I wish we had more resources devoted to career counseling for MAE students. I think the extra resources that would be needed are quite reasonable in magnitude. There have been discussions in our department about doing exactly that. Also, we have had discussions about adding one elective specifically for MAE students directed at research.
Demand for Master’s Programs: I was amazed at the quality of the applicants to our MAE program. And it isn’t just the grades and test scores. The essays are heartfelt and impressive as well. Of the students we admitted, about 1 in 3 came to our program the first year I did admissions, and almost 1 in 2 came to our program the last year I did admissions. The overwhelming bulk of our applicants (75% or so) were from China. Yet we had no problem in filling out our MAE classes with good students even back in the days when China did not yet believe in students getting an education in Neoclassical economics. So the demand of students for an education in our MAE program far exceeds the number of slots we have. If we were a regular business, we would expand much more than we have. But elite universities remain elite by restricting the supply of spaces in their programs. And the elite reputation of a university spills over from one department to the next. So we are not allowed to expand our program beyond a target of about 50 students in each entering class. I suspect some other economics departments face similar constraints. To the extent existing master’s programs do not expand to meet the demand, it makes sense for additional departments to set up master’s programs.

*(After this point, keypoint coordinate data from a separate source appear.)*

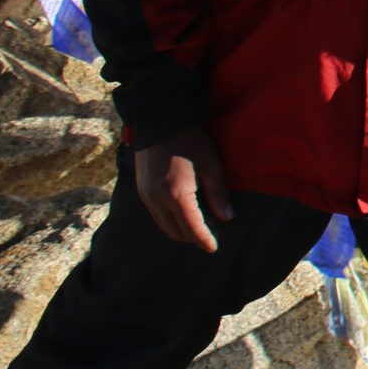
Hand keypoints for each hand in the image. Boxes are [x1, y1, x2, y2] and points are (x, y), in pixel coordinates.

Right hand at [136, 126, 232, 252]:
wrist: (160, 120)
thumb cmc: (191, 141)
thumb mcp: (211, 165)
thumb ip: (218, 194)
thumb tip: (227, 218)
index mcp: (176, 195)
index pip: (192, 228)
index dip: (204, 240)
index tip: (214, 248)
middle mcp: (157, 200)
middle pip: (175, 231)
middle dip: (193, 237)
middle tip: (210, 235)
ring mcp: (146, 196)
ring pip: (163, 225)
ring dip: (180, 230)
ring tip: (199, 226)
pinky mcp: (141, 190)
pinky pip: (156, 214)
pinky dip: (170, 219)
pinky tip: (183, 213)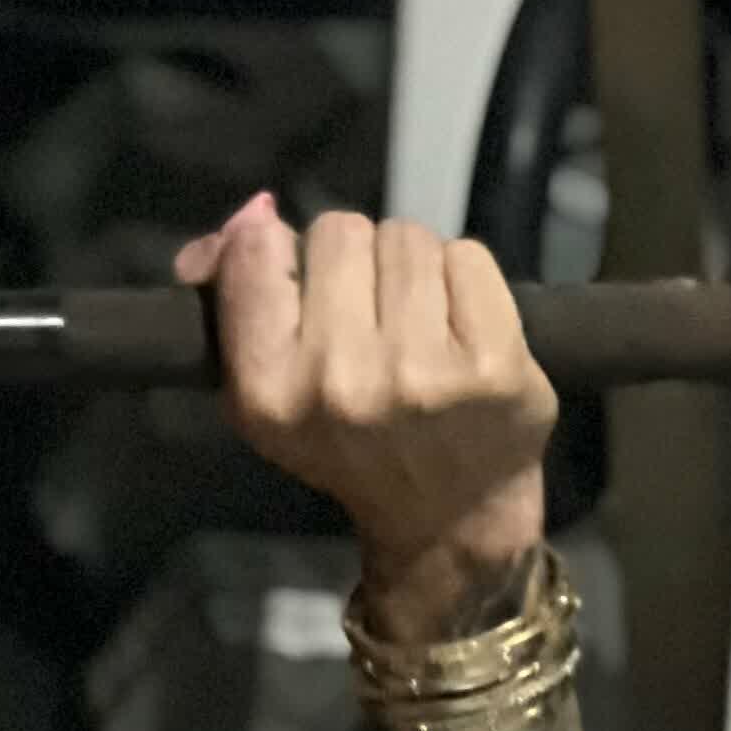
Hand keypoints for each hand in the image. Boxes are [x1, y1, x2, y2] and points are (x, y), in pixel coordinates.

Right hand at [175, 196, 553, 593]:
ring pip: (406, 237)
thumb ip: (234, 295)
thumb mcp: (260, 390)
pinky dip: (463, 278)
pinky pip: (468, 256)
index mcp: (267, 389)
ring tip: (415, 319)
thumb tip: (250, 213)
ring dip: (409, 265)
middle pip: (338, 232)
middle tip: (365, 308)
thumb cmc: (343, 444)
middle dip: (352, 257)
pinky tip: (458, 325)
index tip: (298, 275)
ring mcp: (423, 371)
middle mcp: (340, 379)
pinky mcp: (496, 363)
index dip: (279, 245)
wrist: (447, 517)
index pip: (257, 251)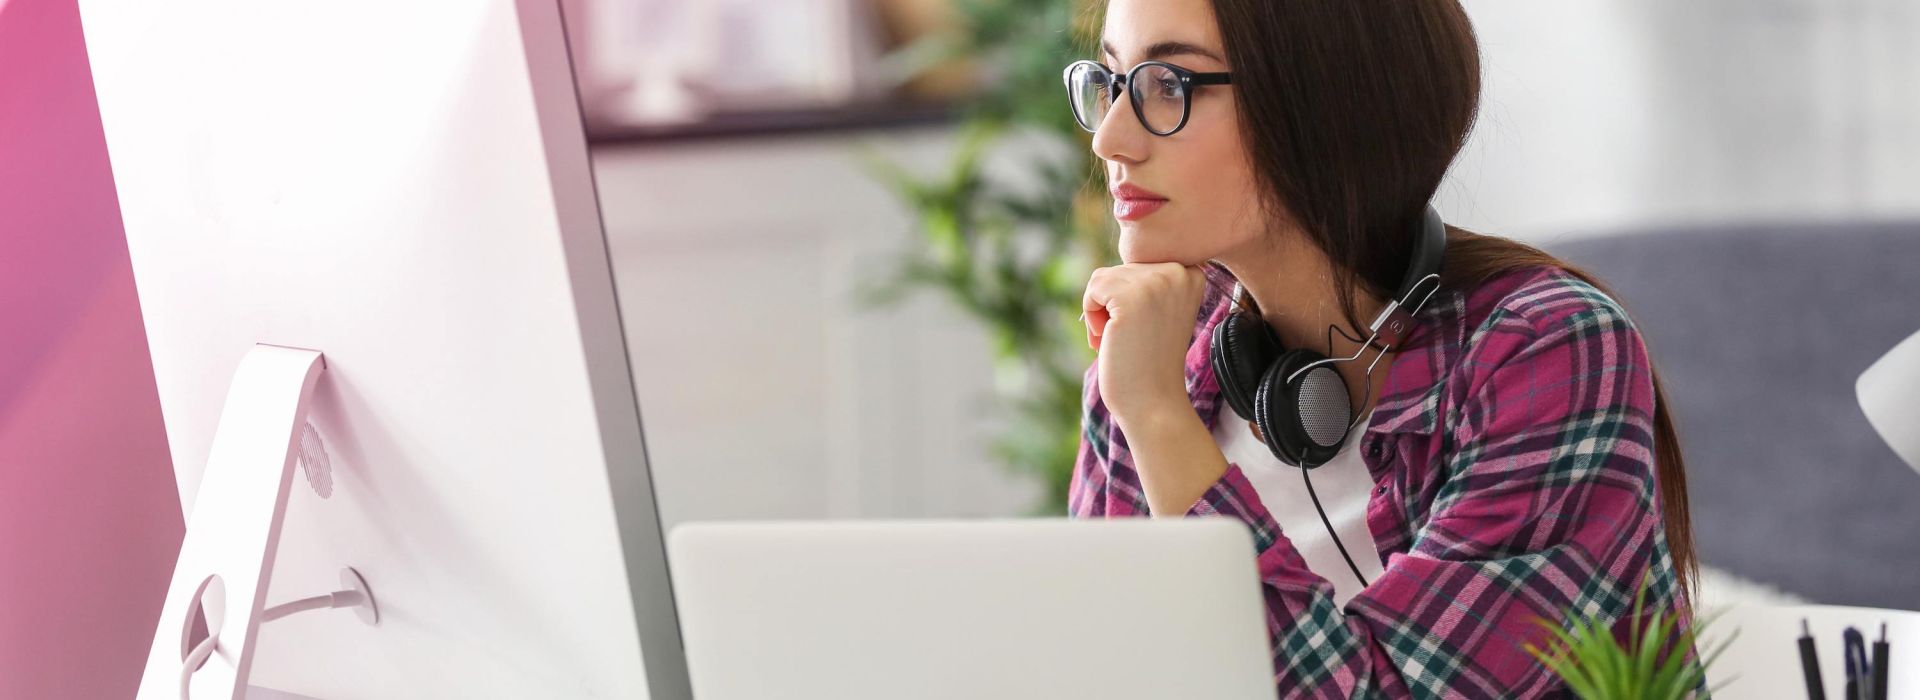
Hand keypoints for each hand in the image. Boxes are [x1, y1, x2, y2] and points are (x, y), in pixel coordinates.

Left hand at [1082, 262, 1210, 425]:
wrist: (1153, 401)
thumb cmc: (1149, 360)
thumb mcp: (1157, 308)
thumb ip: (1147, 279)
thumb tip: (1121, 246)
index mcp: (1191, 272)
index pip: (1137, 266)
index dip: (1130, 299)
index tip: (1148, 328)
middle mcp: (1178, 271)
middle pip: (1117, 270)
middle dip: (1113, 307)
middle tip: (1133, 338)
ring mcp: (1156, 282)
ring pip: (1102, 279)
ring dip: (1101, 312)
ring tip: (1123, 339)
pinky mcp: (1131, 296)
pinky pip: (1092, 290)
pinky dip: (1091, 317)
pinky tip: (1110, 339)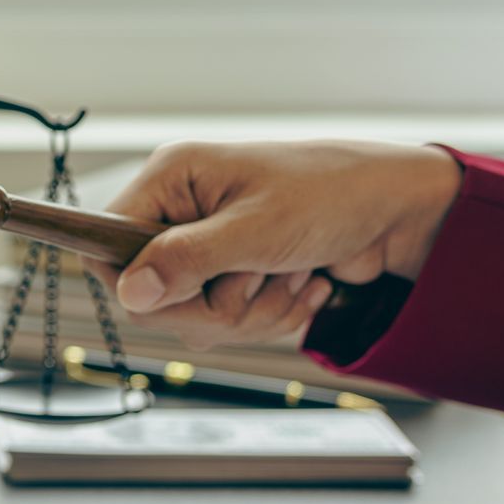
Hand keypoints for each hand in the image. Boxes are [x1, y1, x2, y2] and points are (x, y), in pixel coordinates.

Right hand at [91, 140, 462, 348]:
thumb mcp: (256, 228)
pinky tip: (301, 283)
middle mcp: (180, 213)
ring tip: (289, 276)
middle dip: (212, 304)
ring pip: (191, 317)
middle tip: (256, 278)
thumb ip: (187, 259)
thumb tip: (129, 291)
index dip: (137, 279)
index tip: (182, 289)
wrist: (398, 212)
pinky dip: (268, 314)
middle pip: (149, 295)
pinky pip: (226, 322)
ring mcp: (206, 247)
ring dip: (250, 311)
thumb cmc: (332, 194)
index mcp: (171, 180)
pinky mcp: (232, 276)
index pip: (105, 243)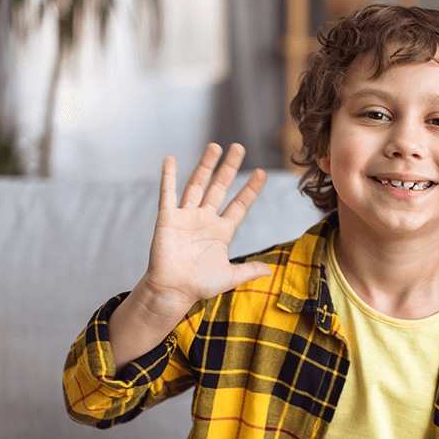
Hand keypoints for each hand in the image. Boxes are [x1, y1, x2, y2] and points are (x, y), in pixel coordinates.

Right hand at [140, 142, 269, 319]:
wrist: (172, 291)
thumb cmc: (199, 285)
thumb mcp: (230, 277)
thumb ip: (249, 270)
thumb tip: (270, 270)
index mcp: (221, 231)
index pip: (240, 205)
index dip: (251, 189)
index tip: (262, 173)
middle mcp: (205, 219)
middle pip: (220, 187)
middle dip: (229, 167)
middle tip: (239, 146)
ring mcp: (186, 217)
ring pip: (197, 184)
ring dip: (206, 165)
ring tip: (215, 146)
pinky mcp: (168, 218)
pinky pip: (168, 194)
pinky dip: (168, 176)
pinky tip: (170, 159)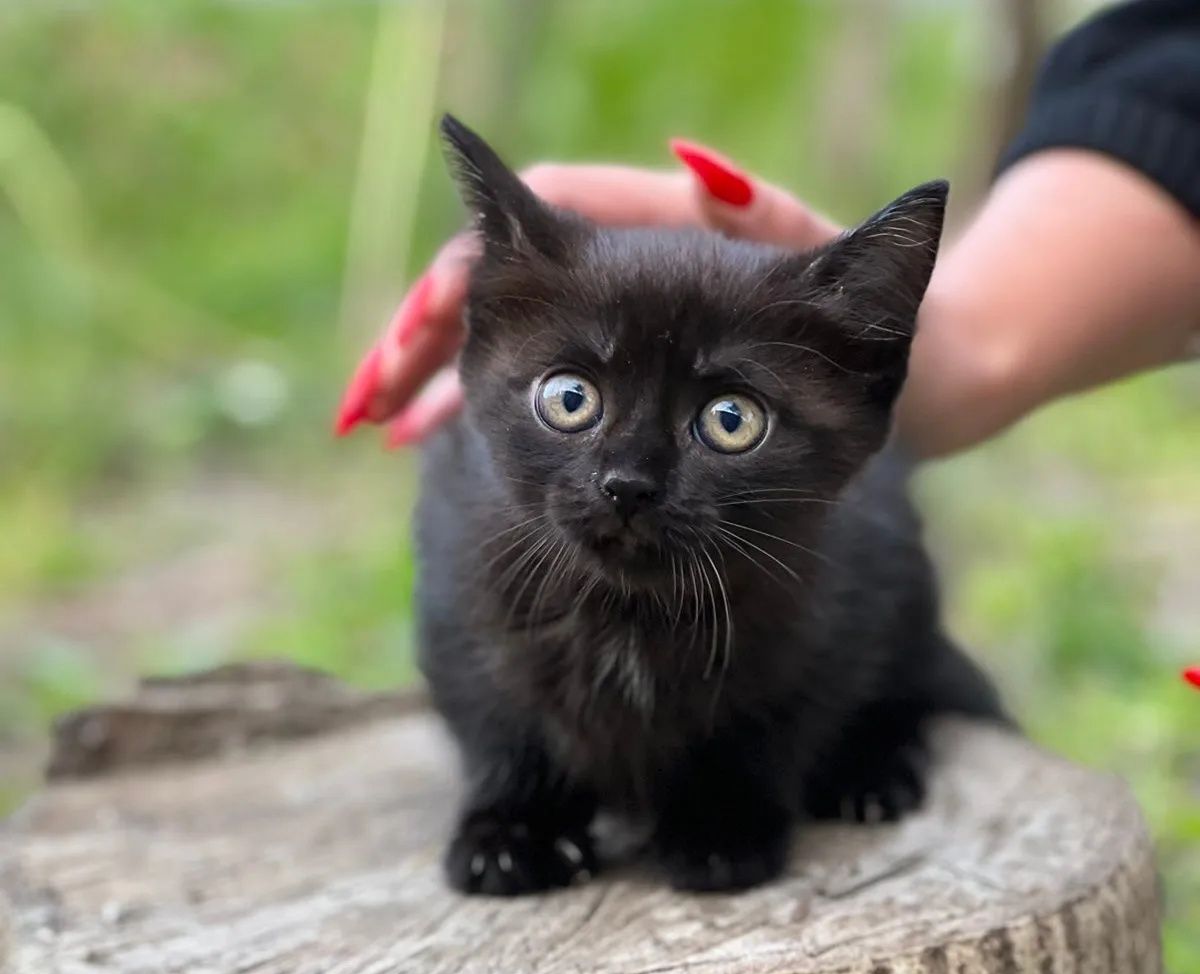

Conclusion: My main piece of advice to economics departments thinking of setting up a terminal master’s program in economics is to consider the University of Michigan’s low-overhead model of running its MAE program. This is not just a matter of money. Staffing requires also finding faculty who meet our high standards. So programs that rely on larger increments of faculty time are likely to run into staffing headaches that go beyond just needing to pay the salaries.